Genova al centro dell’indagine: scoperto arruolatore di giovani estremisti

L’attività della locale Digos ha fornito le prove chiave che hanno portato all’arresto di un 37enne

C’è la Digos di Genova al cuore dell’indagine che questa mattina ha portato all’arresto di un 37enne bengalese residente nel mantovano, accusato di arruolamento con finalità terroristiche. L’inchiesta, coordinata dalla Procura di Brescia e condotta in collaborazione con le Digos di Brescia, Mantova e Venezia, ha preso le mosse proprio dalle analisi svolte a Genova su un telefono sequestrato in un’altra indagine.
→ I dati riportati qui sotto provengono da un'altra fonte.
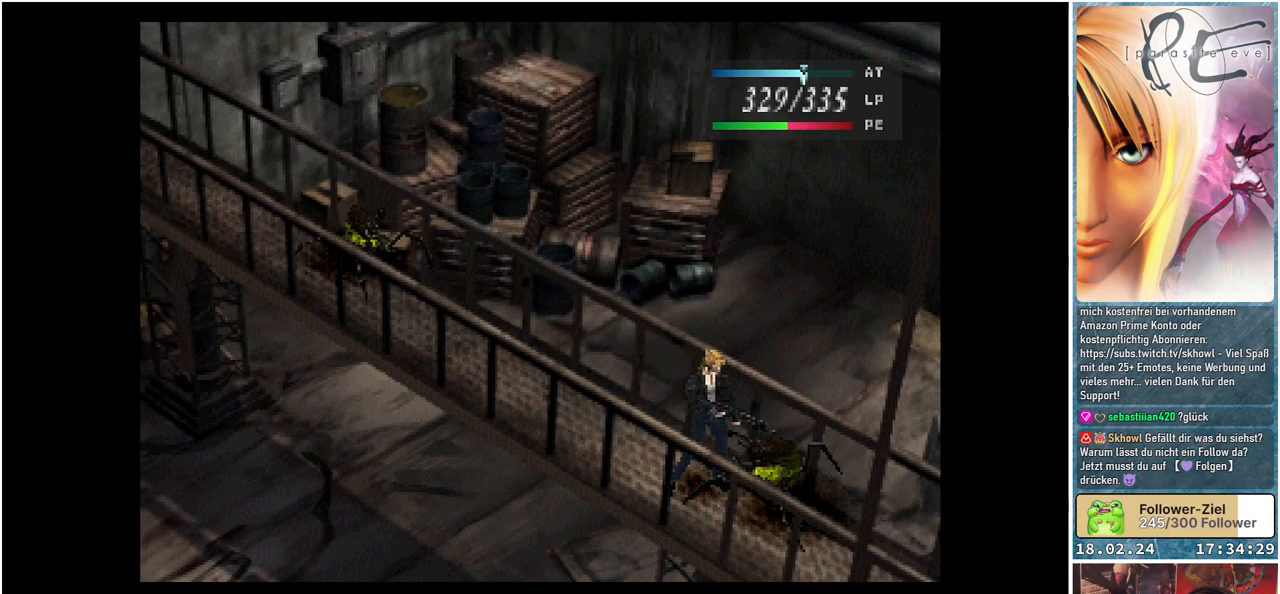
{"buttons": ["A"], "events": [[83, "A", "up"], [167, "A", "down"], [233, "A", "up"], [317, "A", "down"], [383, "A", "up"], [467, "A", "down"]]}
Gli investigatori liguri hanno infatti scoperto che un giovane, già condannato per partecipazione a un’associazione terroristica internazionale, era stato indottrinato dall’uomo arrestato oggi. Attraverso conversazioni e scambi di materiale ideologico, il 37enne si era presentato come guida spirituale, fornendo testi e riferimenti a figure radicali.
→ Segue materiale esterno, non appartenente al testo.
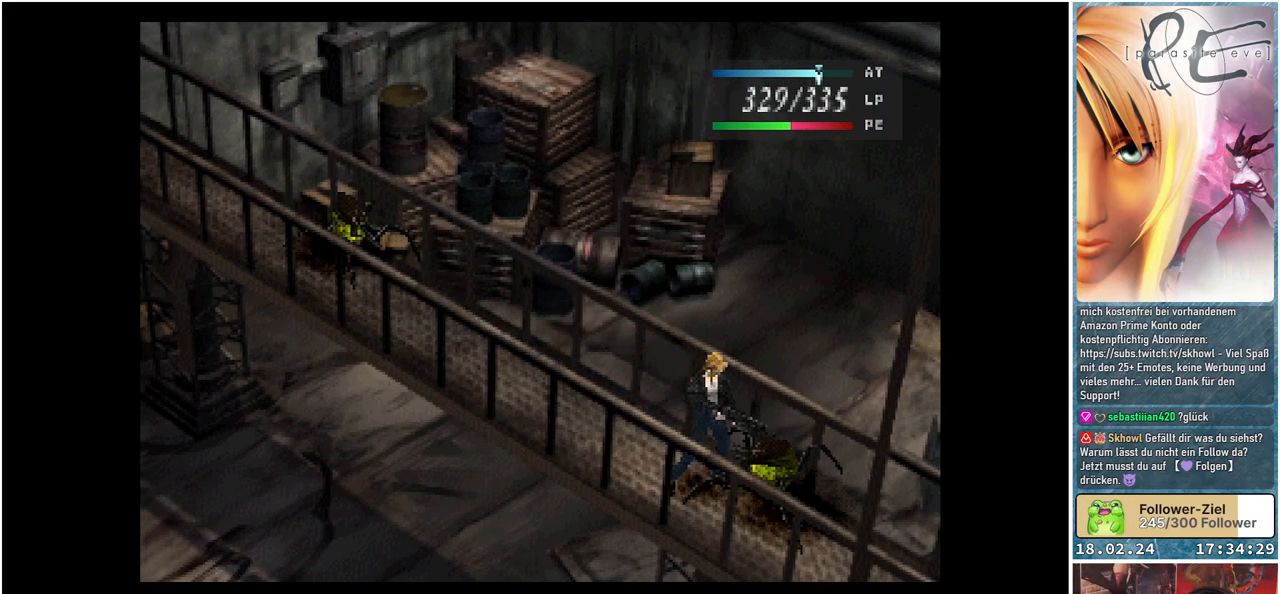
{"buttons": [], "events": [[33, "A", "up"], [100, "A", "down"], [183, "A", "up"], [233, "A", "down"], [333, "A", "up"], [400, "A", "down"], [467, "A", "up"]]}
Dalla copia forense dello smartphone sono emersi anche video di addestramento militare e contenuti che richiamavano ideologi jihadisti, ritenuti dalla polizia elementi significativi del suo ruolo di proselitista.

Secondo gli inquirenti, proprio grazie all’attività investigativa della Digos genovese è stato possibile collegare i due filoni d’indagine e ricostruire la rete di rapporti che ha portato alla misura cautelare eseguita oggi.

Contestualmente all’arresto, sono state disposte perquisizioni nei confronti di altri soggetti in contatto con l’indagato, per verificare eventuali sviluppi della rete in Italia.

L’uomo, ora agli arresti domiciliari, resta sotto la lente degli inquirenti.